Essa alteração é baseada na modificação de Kigali da definição clínica de SDRA [6]. A definição de Kigali sugeria o uso da saturação periférica nos critérios diagnósticos, porém ainda não tinha sido incorporada na definição de Berlim. Pacientes com o critério da saturação possuem características clínicas e desfechos parecidos com os pacientes que preenchem os critérios gasométricos [7].
Em um local com recursos limitados, o paciente preenche o critério de SDRA se estiver utilizando uma máscara não-reinalante (dispositivo que não possui fluxo inspiratório estabelecido e nem PEEP) e possuir uma SpO2/FIO2 menor que 315.

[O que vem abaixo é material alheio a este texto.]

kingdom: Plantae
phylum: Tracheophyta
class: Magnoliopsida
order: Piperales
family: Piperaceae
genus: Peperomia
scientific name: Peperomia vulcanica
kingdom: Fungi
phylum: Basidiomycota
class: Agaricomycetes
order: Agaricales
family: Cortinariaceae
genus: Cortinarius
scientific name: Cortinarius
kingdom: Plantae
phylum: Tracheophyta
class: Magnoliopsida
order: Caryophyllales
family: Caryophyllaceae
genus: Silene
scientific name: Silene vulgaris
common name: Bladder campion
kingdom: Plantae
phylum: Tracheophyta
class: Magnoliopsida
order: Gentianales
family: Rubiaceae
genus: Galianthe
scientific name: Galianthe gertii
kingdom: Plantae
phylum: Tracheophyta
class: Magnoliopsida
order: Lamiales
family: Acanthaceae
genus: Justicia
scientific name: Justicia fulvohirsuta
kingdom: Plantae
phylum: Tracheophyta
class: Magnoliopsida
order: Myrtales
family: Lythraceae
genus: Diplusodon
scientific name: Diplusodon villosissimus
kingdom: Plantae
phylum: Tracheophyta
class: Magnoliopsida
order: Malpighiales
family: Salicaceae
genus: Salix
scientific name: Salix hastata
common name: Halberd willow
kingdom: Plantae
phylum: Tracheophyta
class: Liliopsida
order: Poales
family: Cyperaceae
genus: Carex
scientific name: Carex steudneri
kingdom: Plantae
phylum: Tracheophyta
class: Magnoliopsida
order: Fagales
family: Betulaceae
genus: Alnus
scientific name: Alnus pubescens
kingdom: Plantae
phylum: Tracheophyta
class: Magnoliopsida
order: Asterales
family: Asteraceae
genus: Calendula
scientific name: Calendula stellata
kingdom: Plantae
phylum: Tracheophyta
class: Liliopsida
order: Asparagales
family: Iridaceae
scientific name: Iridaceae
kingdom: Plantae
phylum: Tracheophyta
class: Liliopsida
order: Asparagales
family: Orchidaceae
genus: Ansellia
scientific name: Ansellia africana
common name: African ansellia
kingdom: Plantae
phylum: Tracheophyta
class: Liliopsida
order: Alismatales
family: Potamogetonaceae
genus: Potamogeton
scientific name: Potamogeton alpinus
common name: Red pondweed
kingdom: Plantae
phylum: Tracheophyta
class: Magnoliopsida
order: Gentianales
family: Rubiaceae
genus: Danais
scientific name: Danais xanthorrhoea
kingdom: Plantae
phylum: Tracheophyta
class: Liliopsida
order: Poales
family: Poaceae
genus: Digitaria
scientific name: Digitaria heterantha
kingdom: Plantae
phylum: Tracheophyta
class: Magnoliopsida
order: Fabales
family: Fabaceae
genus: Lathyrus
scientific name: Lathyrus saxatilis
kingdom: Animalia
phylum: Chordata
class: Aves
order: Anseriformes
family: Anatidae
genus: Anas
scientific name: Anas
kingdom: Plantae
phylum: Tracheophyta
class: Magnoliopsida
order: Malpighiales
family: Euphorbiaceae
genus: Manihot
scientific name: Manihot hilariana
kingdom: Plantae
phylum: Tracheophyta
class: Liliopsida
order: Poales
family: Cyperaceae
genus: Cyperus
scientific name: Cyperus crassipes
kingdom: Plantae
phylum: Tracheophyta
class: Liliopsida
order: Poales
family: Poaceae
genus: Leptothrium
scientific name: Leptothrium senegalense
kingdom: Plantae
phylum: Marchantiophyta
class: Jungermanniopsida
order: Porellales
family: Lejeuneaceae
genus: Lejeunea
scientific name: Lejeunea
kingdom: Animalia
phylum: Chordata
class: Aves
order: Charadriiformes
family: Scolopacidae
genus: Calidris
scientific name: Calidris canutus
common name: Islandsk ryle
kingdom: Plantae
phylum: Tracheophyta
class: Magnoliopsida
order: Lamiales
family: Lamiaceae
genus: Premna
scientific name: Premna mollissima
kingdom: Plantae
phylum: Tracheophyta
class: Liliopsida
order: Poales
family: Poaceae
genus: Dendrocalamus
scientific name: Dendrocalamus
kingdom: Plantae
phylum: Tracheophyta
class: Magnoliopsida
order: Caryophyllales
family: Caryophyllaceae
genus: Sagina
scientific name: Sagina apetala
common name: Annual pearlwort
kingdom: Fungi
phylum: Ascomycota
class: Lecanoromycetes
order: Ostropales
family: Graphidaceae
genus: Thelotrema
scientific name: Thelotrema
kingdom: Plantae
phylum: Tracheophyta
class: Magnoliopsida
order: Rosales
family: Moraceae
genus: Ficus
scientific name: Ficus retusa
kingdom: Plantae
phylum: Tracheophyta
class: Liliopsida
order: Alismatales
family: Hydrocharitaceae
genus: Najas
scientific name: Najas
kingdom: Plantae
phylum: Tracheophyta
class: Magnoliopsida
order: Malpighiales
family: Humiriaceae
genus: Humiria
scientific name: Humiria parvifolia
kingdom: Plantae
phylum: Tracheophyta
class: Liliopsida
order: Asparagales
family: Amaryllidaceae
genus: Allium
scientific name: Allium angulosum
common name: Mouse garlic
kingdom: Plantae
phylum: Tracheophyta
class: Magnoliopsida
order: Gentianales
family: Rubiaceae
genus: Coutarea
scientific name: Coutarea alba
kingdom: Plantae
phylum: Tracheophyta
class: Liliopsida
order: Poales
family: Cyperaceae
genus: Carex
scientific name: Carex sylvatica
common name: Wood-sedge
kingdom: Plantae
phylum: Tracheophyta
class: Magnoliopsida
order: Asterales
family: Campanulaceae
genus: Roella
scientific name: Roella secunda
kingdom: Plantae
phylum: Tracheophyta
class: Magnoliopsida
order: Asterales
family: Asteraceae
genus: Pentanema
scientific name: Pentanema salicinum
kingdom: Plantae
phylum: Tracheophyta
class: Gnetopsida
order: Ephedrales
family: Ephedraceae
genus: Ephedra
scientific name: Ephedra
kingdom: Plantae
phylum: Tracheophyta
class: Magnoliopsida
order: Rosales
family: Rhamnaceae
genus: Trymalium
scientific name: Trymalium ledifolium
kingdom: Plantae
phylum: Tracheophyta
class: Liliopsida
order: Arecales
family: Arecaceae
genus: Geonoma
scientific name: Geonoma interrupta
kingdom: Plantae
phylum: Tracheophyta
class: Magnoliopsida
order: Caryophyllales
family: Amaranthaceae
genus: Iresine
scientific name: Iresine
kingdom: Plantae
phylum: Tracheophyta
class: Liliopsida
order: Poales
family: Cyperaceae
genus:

Críticas aos novos critérios
Recentemente, alguns estudos indicaram uma confiabilidade reduzida dos oxímetros de pulsos em pacientes de pele negra. Um trabalho publicado no New England Journal of Medicine em 2020 mostrou que, em 11% dos pacientes negros, o oxímetro mostrou uma saturação acima de 92%, porém o paciente possuía um SatO2 abaixo de 88% quando verificado pela gasometria [8]. Essa discrepância ocorreu em apenas 3% dos pacientes de pele branca.
Outra crítica é que os novos critérios tornaram o diagnóstico de SDRA mais heterogêneo. Isso dificulta a distinção entre pacientes que possuem baixa necessidade de fluxo de oxigênio, em relação àqueles que necessitam de medidas mais invasivas. A população incluída nos estudos tende a ficar mais heterogênea, sendo mais difícil de replicar os achados na prática diária.
Ainda são necessárias validações futuras desse novo critério.